Text passage START
Studio album by Florent Pagny
- Released: October 26, 1999
- Recorded: France, 1999
- Genre: Pop
- Label: Mercury, Universal Music

Florent Pagny chronology
| Florent Pagny en concert (1998) | RéCréation (1999) | Châtelet Les Halles (1999) |

Singles from RéCréation
- "Jolie môme" Released: September 1999; "Les Parfums de sa vie (Je l'ai tant aimée)" Released: January 2000;

= RéCréation =

RéCréation (/fr/) is a 1999 double album recorded by French singer Florent Pagny. It was his fifth studio album and his seventh album overall. It was on October 26, 1999, and achieved success in France and Belgium (Wallonia), where it remained charted respectively for 21 and 24 weeks, including a peak at #1 and at #4. This album contains cover versions of various successful songs originally recorded by other artists. There were two singles from this album : "Jolie môme" (#13 in France, #11 in Belgium) and "Les Parfums de sa vie (Je l'ai tant aimée)" (#38 in France, #30 in Belgium).
Text passage END
Records START
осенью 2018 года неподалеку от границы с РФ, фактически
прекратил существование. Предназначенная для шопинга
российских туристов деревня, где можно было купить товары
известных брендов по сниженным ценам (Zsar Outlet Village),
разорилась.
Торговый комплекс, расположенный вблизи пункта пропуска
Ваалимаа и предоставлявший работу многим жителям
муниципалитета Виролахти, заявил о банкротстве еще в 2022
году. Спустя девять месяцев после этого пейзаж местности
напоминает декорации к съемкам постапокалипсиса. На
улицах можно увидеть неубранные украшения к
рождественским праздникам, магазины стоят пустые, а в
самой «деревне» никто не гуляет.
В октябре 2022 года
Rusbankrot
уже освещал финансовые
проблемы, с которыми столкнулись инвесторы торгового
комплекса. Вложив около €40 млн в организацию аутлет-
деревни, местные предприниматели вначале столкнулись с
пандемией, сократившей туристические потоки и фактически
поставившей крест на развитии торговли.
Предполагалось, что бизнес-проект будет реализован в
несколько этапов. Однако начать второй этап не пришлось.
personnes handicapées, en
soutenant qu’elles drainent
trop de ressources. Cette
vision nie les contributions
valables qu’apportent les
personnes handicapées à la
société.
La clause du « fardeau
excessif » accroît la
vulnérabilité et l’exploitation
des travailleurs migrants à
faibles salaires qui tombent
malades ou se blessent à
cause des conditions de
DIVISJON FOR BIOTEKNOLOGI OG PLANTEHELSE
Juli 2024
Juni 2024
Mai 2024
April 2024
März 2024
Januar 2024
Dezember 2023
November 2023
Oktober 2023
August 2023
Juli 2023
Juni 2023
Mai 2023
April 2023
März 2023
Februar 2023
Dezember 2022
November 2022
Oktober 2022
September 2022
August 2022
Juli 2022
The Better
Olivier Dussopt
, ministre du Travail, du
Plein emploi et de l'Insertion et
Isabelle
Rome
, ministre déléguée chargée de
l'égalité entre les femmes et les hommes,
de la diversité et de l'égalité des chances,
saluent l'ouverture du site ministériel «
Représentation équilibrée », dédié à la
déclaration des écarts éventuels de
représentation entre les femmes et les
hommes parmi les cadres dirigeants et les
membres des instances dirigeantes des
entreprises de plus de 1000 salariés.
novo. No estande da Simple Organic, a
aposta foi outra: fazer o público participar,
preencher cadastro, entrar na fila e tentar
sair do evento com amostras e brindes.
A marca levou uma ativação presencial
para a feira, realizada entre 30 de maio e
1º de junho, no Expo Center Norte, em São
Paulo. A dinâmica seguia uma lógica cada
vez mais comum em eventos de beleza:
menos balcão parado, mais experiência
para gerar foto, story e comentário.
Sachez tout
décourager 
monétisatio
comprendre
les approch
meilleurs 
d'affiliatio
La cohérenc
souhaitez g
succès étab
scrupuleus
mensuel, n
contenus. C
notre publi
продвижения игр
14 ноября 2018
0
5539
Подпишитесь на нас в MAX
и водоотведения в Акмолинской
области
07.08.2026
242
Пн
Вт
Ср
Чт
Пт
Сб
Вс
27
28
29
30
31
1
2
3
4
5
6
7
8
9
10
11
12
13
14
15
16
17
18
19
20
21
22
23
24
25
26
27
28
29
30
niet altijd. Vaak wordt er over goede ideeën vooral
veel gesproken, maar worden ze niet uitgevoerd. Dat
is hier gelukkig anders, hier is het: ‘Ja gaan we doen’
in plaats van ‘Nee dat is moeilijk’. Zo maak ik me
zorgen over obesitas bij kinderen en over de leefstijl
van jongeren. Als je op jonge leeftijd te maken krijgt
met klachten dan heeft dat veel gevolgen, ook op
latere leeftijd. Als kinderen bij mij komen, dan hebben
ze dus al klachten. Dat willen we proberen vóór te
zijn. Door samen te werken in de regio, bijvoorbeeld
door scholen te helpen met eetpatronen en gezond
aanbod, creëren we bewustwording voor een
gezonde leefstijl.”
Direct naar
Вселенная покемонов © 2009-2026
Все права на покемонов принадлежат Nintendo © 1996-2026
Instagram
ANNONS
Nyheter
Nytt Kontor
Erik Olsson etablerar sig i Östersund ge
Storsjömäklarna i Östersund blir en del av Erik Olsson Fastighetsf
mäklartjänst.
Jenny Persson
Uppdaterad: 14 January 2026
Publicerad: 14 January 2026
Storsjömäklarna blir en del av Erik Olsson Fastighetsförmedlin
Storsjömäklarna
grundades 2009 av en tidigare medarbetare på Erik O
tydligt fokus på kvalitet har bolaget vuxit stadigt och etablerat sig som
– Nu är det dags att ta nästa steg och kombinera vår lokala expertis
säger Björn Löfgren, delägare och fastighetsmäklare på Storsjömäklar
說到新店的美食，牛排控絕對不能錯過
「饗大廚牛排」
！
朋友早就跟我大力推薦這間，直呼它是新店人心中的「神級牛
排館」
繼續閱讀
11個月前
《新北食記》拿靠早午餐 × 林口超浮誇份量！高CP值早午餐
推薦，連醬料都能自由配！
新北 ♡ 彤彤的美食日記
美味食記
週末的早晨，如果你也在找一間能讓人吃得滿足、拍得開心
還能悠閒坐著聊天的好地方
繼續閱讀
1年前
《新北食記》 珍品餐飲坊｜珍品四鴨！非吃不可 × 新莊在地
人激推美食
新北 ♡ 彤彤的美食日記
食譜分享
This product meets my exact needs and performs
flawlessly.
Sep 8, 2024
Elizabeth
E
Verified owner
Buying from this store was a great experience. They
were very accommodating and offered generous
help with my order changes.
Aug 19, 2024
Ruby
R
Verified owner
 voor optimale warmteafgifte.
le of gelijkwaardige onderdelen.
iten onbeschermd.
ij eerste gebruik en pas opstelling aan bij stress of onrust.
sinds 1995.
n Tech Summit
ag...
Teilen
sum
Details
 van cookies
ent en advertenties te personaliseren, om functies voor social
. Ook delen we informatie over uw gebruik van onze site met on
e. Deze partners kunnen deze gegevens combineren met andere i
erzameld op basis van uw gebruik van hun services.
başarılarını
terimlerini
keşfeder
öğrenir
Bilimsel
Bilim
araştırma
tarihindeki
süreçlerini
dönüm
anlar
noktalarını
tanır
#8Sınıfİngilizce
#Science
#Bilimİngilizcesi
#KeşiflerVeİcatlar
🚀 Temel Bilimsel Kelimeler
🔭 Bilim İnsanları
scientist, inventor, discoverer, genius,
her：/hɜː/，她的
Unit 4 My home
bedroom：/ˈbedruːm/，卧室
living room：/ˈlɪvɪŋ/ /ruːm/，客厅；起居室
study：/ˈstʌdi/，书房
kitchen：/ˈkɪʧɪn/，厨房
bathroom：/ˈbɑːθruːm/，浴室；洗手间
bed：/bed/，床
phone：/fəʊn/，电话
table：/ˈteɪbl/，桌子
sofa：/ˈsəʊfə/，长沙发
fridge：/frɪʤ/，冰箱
Records END
Using the text about RéCréation, decide whether each statement below agrees with it. Answer yes or no for each, and quote the deciding words of the text. (a) RéCréation was Florent Pagny's fifth studio album. (b) The album stayed on the chart in France for more weeks than in Belgium (Wallonia). (c) "Jolie môme" was released as a single in January 2000.

(a) Yes: "It was his fifth studio album and his seventh album overall."
(b) No: "where it remained charted respectively for 21 and 24 weeks"
(c) No: "\"Jolie môme\" Released: September 1999"